EXERCISE DATA>
────────────────────
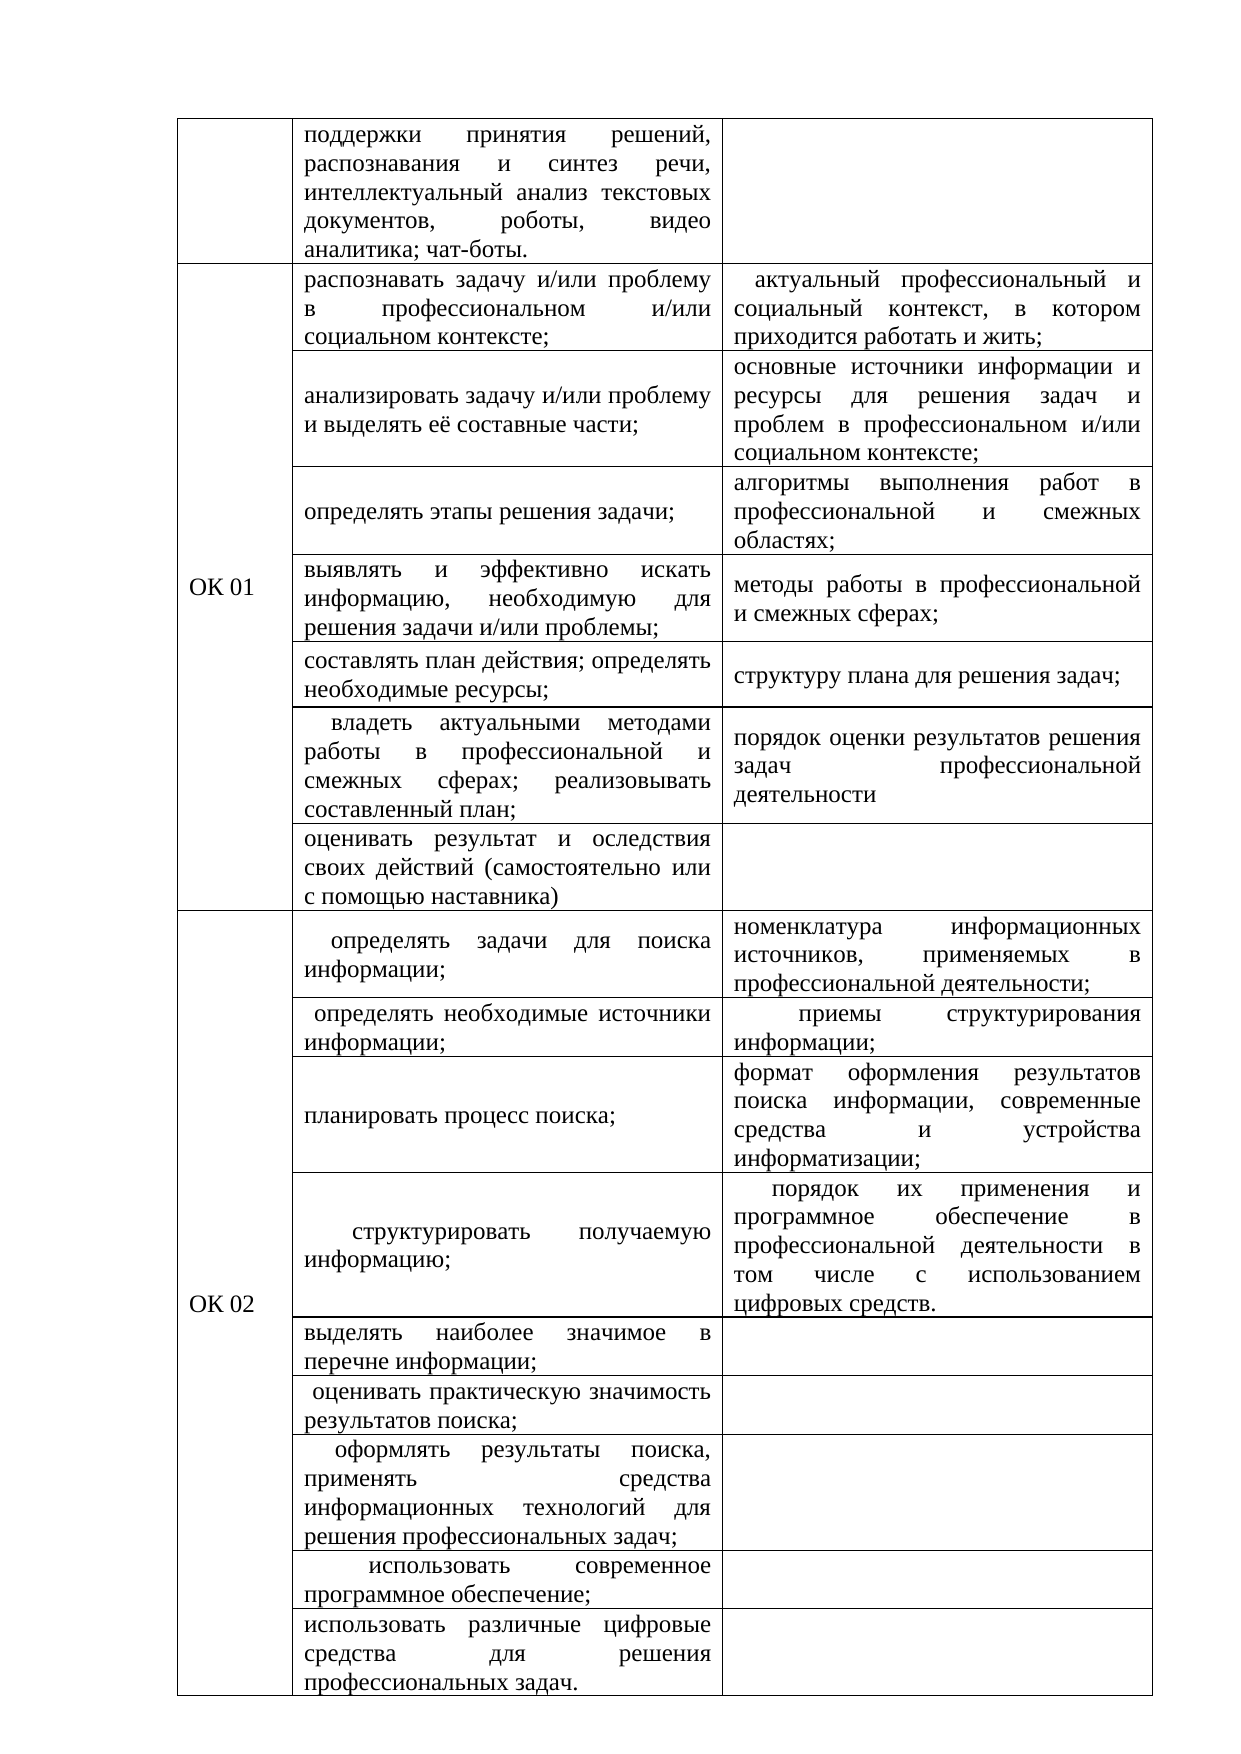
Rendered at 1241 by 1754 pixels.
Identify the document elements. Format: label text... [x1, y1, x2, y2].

table_cell выявлять и эффективно искать информацию, необходимую для решения задачи и/или проблемы; [293, 555, 722, 641]
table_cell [293, 119, 722, 263]
table_cell распознавать задачу и/или проблему в профессиональном и/или социальном контексте; [293, 264, 722, 350]
table_cell методы работы в профессиональной и смежных сферах; [723, 555, 1152, 641]
table_cell определять необходимые источники информации; [293, 998, 722, 1056]
table_cell [723, 1609, 1152, 1695]
table_cell [723, 1551, 1152, 1608]
table_cell номенклатура информационных источников, применяемых в профессиональной деятельности; [723, 911, 1152, 997]
table_cell [723, 119, 1152, 263]
table_cell приемы структурирования информации; [723, 998, 1152, 1056]
table_cell [723, 1376, 1152, 1433]
table_cell ОК 02 [178, 911, 292, 1695]
table_cell оценивать практическую значимость результатов поиска; [293, 1376, 722, 1433]
table_cell планировать процесс поиска; [293, 1057, 722, 1172]
table_cell использовать различные цифровые средства для решения профессиональных задач. [293, 1609, 722, 1695]
table_cell [723, 1435, 1152, 1549]
table_cell [723, 1318, 1152, 1375]
table_cell ОК 01 [178, 264, 292, 910]
table_cell выделять наиболее значимое в перечне информации; [293, 1318, 722, 1375]
table_cell анализировать задачу и/или проблему и выделять её составные части; [293, 351, 722, 466]
table_cell порядок их применения и программное обеспечение в профессиональной деятельности в том числе с использованием цифровых средств. [723, 1173, 1152, 1316]
table_cell порядок оценки результатов решения задач профессиональной деятельности [723, 708, 1152, 822]
table_cell структурировать получаемую информацию; [293, 1173, 722, 1316]
table_cell формат оформления результатов поиска информации, современные средства и устройства информатизации; [723, 1057, 1152, 1172]
table_cell алгоритмы выполнения работ в профессиональной и смежных областях; [723, 467, 1152, 553]
table_cell [723, 824, 1152, 910]
table_cell основные источники информации и ресурсы для решения задач и проблем в профессиональном и/или социальном контексте; [723, 351, 1152, 466]
table_cell определять этапы решения задачи; [293, 467, 722, 553]
table_cell использовать современное программное обеспечение; [293, 1551, 722, 1608]
table_cell актуальный профессиональный и социальный контекст, в котором приходится работать и жить; [723, 264, 1152, 350]
table_cell структуру плана для решения задач; [723, 642, 1152, 706]
table_cell оценивать результат и оследствия своих действий (самостоятельно или с помощью наставника) [293, 824, 722, 910]
table_cell определять задачи для поиска информации; [293, 911, 722, 997]
table_cell владеть актуальными методами работы в профессиональной и смежных сферах; реализовывать составленный план; [293, 708, 722, 822]
table_cell составлять план действия; определять необходимые ресурсы; [293, 642, 722, 706]
table_cell оформлять результаты поиска, применять средства информационных технологий для решения профессиональных задач; [293, 1435, 722, 1549]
────────────────────
PROBLEM DETAILS>
Everything in the listing except the pictures must be reproduced exactly.

ANSWER SPACE>
Rendered at 1241 by 1754 pixels.
Identify the document elements. Format: label text... [x1, y1, x2, y2].

table_cell выявлять и эффективно искать информацию, необходимую для решения задачи и/или проблемы; [293, 555, 722, 641]
table_cell [293, 119, 722, 263]
table_cell распознавать задачу и/или проблему в профессиональном и/или социальном контексте; [293, 264, 722, 350]
table_cell методы работы в профессиональной и смежных сферах; [723, 555, 1152, 641]
table_cell определять необходимые источники информации; [293, 998, 722, 1056]
table_cell [723, 1609, 1152, 1695]
table_cell [723, 1551, 1152, 1608]
table_cell номенклатура информационных источников, применяемых в профессиональной деятельности; [723, 911, 1152, 997]
table_cell [723, 119, 1152, 263]
table_cell приемы структурирования информации; [723, 998, 1152, 1056]
table_cell [723, 1376, 1152, 1433]
table_cell ОК 02 [178, 911, 292, 1695]
table_cell оценивать практическую значимость результатов поиска; [293, 1376, 722, 1433]
table_cell планировать процесс поиска; [293, 1057, 722, 1172]
table_cell использовать различные цифровые средства для решения профессиональных задач. [293, 1609, 722, 1695]
table_cell [723, 1435, 1152, 1549]
table_cell [723, 1318, 1152, 1375]
table_cell ОК 01 [178, 264, 292, 910]
table_cell выделять наиболее значимое в перечне информации; [293, 1318, 722, 1375]
table_cell анализировать задачу и/или проблему и выделять её составные части; [293, 351, 722, 466]
table_cell порядок их применения и программное обеспечение в профессиональной деятельности в том числе с использованием цифровых средств. [723, 1173, 1152, 1316]
table_cell порядок оценки результатов решения задач профессиональной деятельности [723, 708, 1152, 822]
table_cell структурировать получаемую информацию; [293, 1173, 722, 1316]
table_cell формат оформления результатов поиска информации, современные средства и устройства информатизации; [723, 1057, 1152, 1172]
table_cell алгоритмы выполнения работ в профессиональной и смежных областях; [723, 467, 1152, 553]
table_cell [723, 824, 1152, 910]
table_cell основные источники информации и ресурсы для решения задач и проблем в профессиональном и/или социальном контексте; [723, 351, 1152, 466]
table_cell определять этапы решения задачи; [293, 467, 722, 553]
table_cell использовать современное программное обеспечение; [293, 1551, 722, 1608]
table_cell актуальный профессиональный и социальный контекст, в котором приходится работать и жить; [723, 264, 1152, 350]
table_cell структуру плана для решения задач; [723, 642, 1152, 706]
table_cell оценивать результат и оследствия своих действий (самостоятельно или с помощью наставника) [293, 824, 722, 910]
table_cell определять задачи для поиска информации; [293, 911, 722, 997]
table_cell владеть актуальными методами работы в профессиональной и смежных сферах; реализовывать составленный план; [293, 708, 722, 822]
table_cell составлять план действия; определять необходимые ресурсы; [293, 642, 722, 706]
table_cell оформлять результаты поиска, применять средства информационных технологий для решения профессиональных задач; [293, 1435, 722, 1549]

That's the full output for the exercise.